**About this task:** Return each of the entries below precisely, with no pictures in the result.

**Study material:**

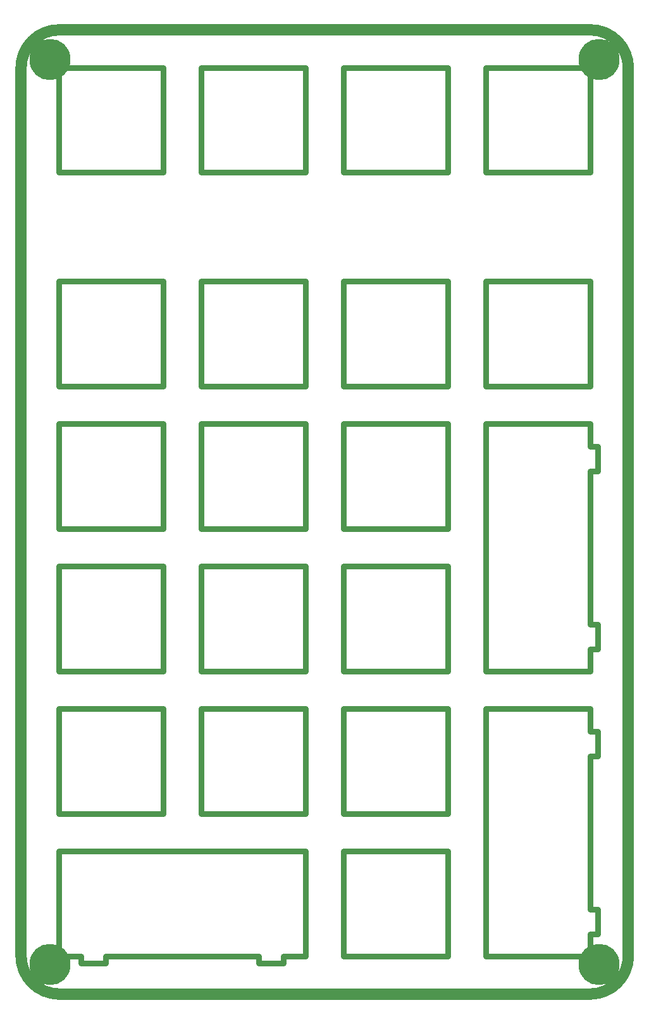
<source format=gbs>
%TF.GenerationSoftware,KiCad,Pcbnew,(7.0.0)*%
%TF.CreationDate,2023-02-27T14:02:19+01:00*%
%TF.ProjectId,MPad2040_Plate,4d506164-3230-4343-905f-506c6174652e,rev?*%
%TF.SameCoordinates,Original*%
%TF.FileFunction,Soldermask,Bot*%
%TF.FilePolarity,Negative*%
%FSLAX46Y46*%
G04 Gerber Fmt 4.6, Leading zero omitted, Abs format (unit mm)*
G04 Created by KiCad (PCBNEW (7.0.0)) date 2023-02-27 14:02:19*
%MOMM*%
%LPD*%
G01*
G04 APERTURE LIST*
%ADD10C,0.800000*%
%ADD11C,1.500000*%
%ADD12C,5.500000*%
G04 APERTURE END LIST*
D10*
X180181050Y-45893200D02*
X166181750Y-45893200D01*
X166181750Y-31894200D01*
X180181050Y-31894200D01*
X180181050Y-45893200D01*
X142081050Y-74468400D02*
X128081750Y-74468400D01*
X128081750Y-60469100D01*
X142081050Y-60469100D01*
X142081050Y-74468400D01*
D11*
X180167135Y-26829200D02*
X180167135Y-26829200D01*
G75*
G02*
X185247135Y-31909200I-35J-5080000D01*
G01*
X185247135Y-150654200D01*
G75*
G02*
X180167135Y-155734200I-5080035J0D01*
G01*
X109047135Y-155734200D01*
G75*
G02*
X103967135Y-150654200I-35J5080000D01*
G01*
X103967135Y-31909200D01*
G75*
G02*
X109047135Y-26829200I5079965J0D01*
G01*
X180167135Y-26829200D01*
D10*
X142081050Y-112568400D02*
X128081750Y-112568400D01*
X128081750Y-98569100D01*
X142081050Y-98569100D01*
X142081050Y-112568400D01*
X180181050Y-82494100D02*
X181151150Y-82494100D01*
X181151150Y-85793300D01*
X180181050Y-85793300D01*
X180181050Y-106294300D01*
X181151150Y-106294300D01*
X181151150Y-109593500D01*
X180181050Y-109593500D01*
X180181050Y-112568400D01*
X166181750Y-112568400D01*
X166181750Y-79519100D01*
X180181050Y-79519100D01*
X180181050Y-82494100D01*
X123031250Y-93518400D02*
X109031700Y-93518400D01*
X109031700Y-79519100D01*
X123031250Y-79519100D01*
X123031250Y-93518400D01*
X142081050Y-150668560D02*
X139106050Y-150668560D01*
X139106050Y-151638700D01*
X135806950Y-151638700D01*
X135806950Y-150668560D01*
X115305900Y-150668560D01*
X115305900Y-151638700D01*
X112006890Y-151638700D01*
X112006890Y-150668560D01*
X109031700Y-150668560D01*
X109031700Y-136669100D01*
X142081050Y-136669100D01*
X142081050Y-150668560D01*
X161131050Y-112568400D02*
X147131750Y-112568400D01*
X147131750Y-98569100D01*
X161131050Y-98569100D01*
X161131050Y-112568400D01*
X142081050Y-93518400D02*
X128081750Y-93518400D01*
X128081750Y-79519100D01*
X142081050Y-79519100D01*
X142081050Y-93518400D01*
X123031250Y-74468400D02*
X109031700Y-74468400D01*
X109031700Y-60469100D01*
X123031250Y-60469100D01*
X123031250Y-74468400D01*
X123031250Y-45893200D02*
X109031700Y-45893200D01*
X109031700Y-31894200D01*
X123031250Y-31894200D01*
X123031250Y-45893200D01*
X161131050Y-93518400D02*
X147131750Y-93518400D01*
X147131750Y-79519100D01*
X161131050Y-79519100D01*
X161131050Y-93518400D01*
X161131050Y-150668560D02*
X147131750Y-150668560D01*
X147131750Y-136669100D01*
X161131050Y-136669100D01*
X161131050Y-150668560D01*
X180181050Y-120594300D02*
X181151150Y-120594300D01*
X181151150Y-123893300D01*
X180181050Y-123893300D01*
X180181050Y-144394350D01*
X181151150Y-144394350D01*
X181151150Y-147693390D01*
X180181050Y-147693390D01*
X180181050Y-150668560D01*
X166181750Y-150668560D01*
X166181750Y-117619200D01*
X180181050Y-117619200D01*
X180181050Y-120594300D01*
X142081050Y-45893200D02*
X128081750Y-45893200D01*
X128081750Y-31894200D01*
X142081050Y-31894200D01*
X142081050Y-45893200D01*
X161131050Y-45893200D02*
X147131750Y-45893200D01*
X147131750Y-31894200D01*
X161131050Y-31894200D01*
X161131050Y-45893200D01*
X180181050Y-74468400D02*
X166181750Y-74468400D01*
X166181750Y-60469100D01*
X180181050Y-60469100D01*
X180181050Y-74468400D01*
X161131050Y-74468400D02*
X147131750Y-74468400D01*
X147131750Y-60469100D01*
X161131050Y-60469100D01*
X161131050Y-74468400D01*
X123031250Y-112568400D02*
X109031700Y-112568400D01*
X109031700Y-98569100D01*
X123031250Y-98569100D01*
X123031250Y-112568400D01*
X123031250Y-131618600D02*
X109031700Y-131618600D01*
X109031700Y-117619200D01*
X123031250Y-117619200D01*
X123031250Y-131618600D01*
X161131050Y-131618600D02*
X147131750Y-131618600D01*
X147131750Y-117619200D01*
X161131050Y-117619200D01*
X161131050Y-131618600D01*
X142081050Y-131618600D02*
X128081750Y-131618600D01*
X128081750Y-117619200D01*
X142081050Y-117619200D01*
X142081050Y-131618600D01*
D12*
%TO.C,*%
X181357135Y-30781700D03*
%TD*%
%TO.C,*%
X181357135Y-151781700D03*
%TD*%
%TO.C,*%
X107857135Y-151781700D03*
%TD*%
%TO.C,*%
X107857135Y-30781700D03*
%TD*%
M02*

</source>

**Response box:**
<source format=gbs>
%TF.GenerationSoftware,KiCad,Pcbnew,(7.0.0)*%
%TF.CreationDate,2023-02-27T14:02:19+01:00*%
%TF.ProjectId,MPad2040_Plate,4d506164-3230-4343-905f-506c6174652e,rev?*%
%TF.SameCoordinates,Original*%
%TF.FileFunction,Soldermask,Bot*%
%TF.FilePolarity,Negative*%
%FSLAX46Y46*%
G04 Gerber Fmt 4.6, Leading zero omitted, Abs format (unit mm)*
G04 Created by KiCad (PCBNEW (7.0.0)) date 2023-02-27 14:02:19*
%MOMM*%
%LPD*%
G01*
G04 APERTURE LIST*
%ADD10C,0.800000*%
%ADD11C,1.500000*%
%ADD12C,5.500000*%
G04 APERTURE END LIST*
D10*
X180181050Y-45893200D02*
X166181750Y-45893200D01*
X166181750Y-31894200D01*
X180181050Y-31894200D01*
X180181050Y-45893200D01*
X142081050Y-74468400D02*
X128081750Y-74468400D01*
X128081750Y-60469100D01*
X142081050Y-60469100D01*
X142081050Y-74468400D01*
D11*
X180167135Y-26829200D02*
X180167135Y-26829200D01*
G75*
G02*
X185247135Y-31909200I-35J-5080000D01*
G01*
X185247135Y-150654200D01*
G75*
G02*
X180167135Y-155734200I-5080035J0D01*
G01*
X109047135Y-155734200D01*
G75*
G02*
X103967135Y-150654200I-35J5080000D01*
G01*
X103967135Y-31909200D01*
G75*
G02*
X109047135Y-26829200I5079965J0D01*
G01*
X180167135Y-26829200D01*
D10*
X142081050Y-112568400D02*
X128081750Y-112568400D01*
X128081750Y-98569100D01*
X142081050Y-98569100D01*
X142081050Y-112568400D01*
X180181050Y-82494100D02*
X181151150Y-82494100D01*
X181151150Y-85793300D01*
X180181050Y-85793300D01*
X180181050Y-106294300D01*
X181151150Y-106294300D01*
X181151150Y-109593500D01*
X180181050Y-109593500D01*
X180181050Y-112568400D01*
X166181750Y-112568400D01*
X166181750Y-79519100D01*
X180181050Y-79519100D01*
X180181050Y-82494100D01*
X123031250Y-93518400D02*
X109031700Y-93518400D01*
X109031700Y-79519100D01*
X123031250Y-79519100D01*
X123031250Y-93518400D01*
X142081050Y-150668560D02*
X139106050Y-150668560D01*
X139106050Y-151638700D01*
X135806950Y-151638700D01*
X135806950Y-150668560D01*
X115305900Y-150668560D01*
X115305900Y-151638700D01*
X112006890Y-151638700D01*
X112006890Y-150668560D01*
X109031700Y-150668560D01*
X109031700Y-136669100D01*
X142081050Y-136669100D01*
X142081050Y-150668560D01*
X161131050Y-112568400D02*
X147131750Y-112568400D01*
X147131750Y-98569100D01*
X161131050Y-98569100D01*
X161131050Y-112568400D01*
X142081050Y-93518400D02*
X128081750Y-93518400D01*
X128081750Y-79519100D01*
X142081050Y-79519100D01*
X142081050Y-93518400D01*
X123031250Y-74468400D02*
X109031700Y-74468400D01*
X109031700Y-60469100D01*
X123031250Y-60469100D01*
X123031250Y-74468400D01*
X123031250Y-45893200D02*
X109031700Y-45893200D01*
X109031700Y-31894200D01*
X123031250Y-31894200D01*
X123031250Y-45893200D01*
X161131050Y-93518400D02*
X147131750Y-93518400D01*
X147131750Y-79519100D01*
X161131050Y-79519100D01*
X161131050Y-93518400D01*
X161131050Y-150668560D02*
X147131750Y-150668560D01*
X147131750Y-136669100D01*
X161131050Y-136669100D01*
X161131050Y-150668560D01*
X180181050Y-120594300D02*
X181151150Y-120594300D01*
X181151150Y-123893300D01*
X180181050Y-123893300D01*
X180181050Y-144394350D01*
X181151150Y-144394350D01*
X181151150Y-147693390D01*
X180181050Y-147693390D01*
X180181050Y-150668560D01*
X166181750Y-150668560D01*
X166181750Y-117619200D01*
X180181050Y-117619200D01*
X180181050Y-120594300D01*
X142081050Y-45893200D02*
X128081750Y-45893200D01*
X128081750Y-31894200D01*
X142081050Y-31894200D01*
X142081050Y-45893200D01*
X161131050Y-45893200D02*
X147131750Y-45893200D01*
X147131750Y-31894200D01*
X161131050Y-31894200D01*
X161131050Y-45893200D01*
X180181050Y-74468400D02*
X166181750Y-74468400D01*
X166181750Y-60469100D01*
X180181050Y-60469100D01*
X180181050Y-74468400D01*
X161131050Y-74468400D02*
X147131750Y-74468400D01*
X147131750Y-60469100D01*
X161131050Y-60469100D01*
X161131050Y-74468400D01*
X123031250Y-112568400D02*
X109031700Y-112568400D01*
X109031700Y-98569100D01*
X123031250Y-98569100D01*
X123031250Y-112568400D01*
X123031250Y-131618600D02*
X109031700Y-131618600D01*
X109031700Y-117619200D01*
X123031250Y-117619200D01*
X123031250Y-131618600D01*
X161131050Y-131618600D02*
X147131750Y-131618600D01*
X147131750Y-117619200D01*
X161131050Y-117619200D01*
X161131050Y-131618600D01*
X142081050Y-131618600D02*
X128081750Y-131618600D01*
X128081750Y-117619200D01*
X142081050Y-117619200D01*
X142081050Y-131618600D01*
D12*
%TO.C,*%
X181357135Y-30781700D03*
%TD*%
%TO.C,*%
X181357135Y-151781700D03*
%TD*%
%TO.C,*%
X107857135Y-151781700D03*
%TD*%
%TO.C,*%
X107857135Y-30781700D03*
%TD*%
M02*

</source>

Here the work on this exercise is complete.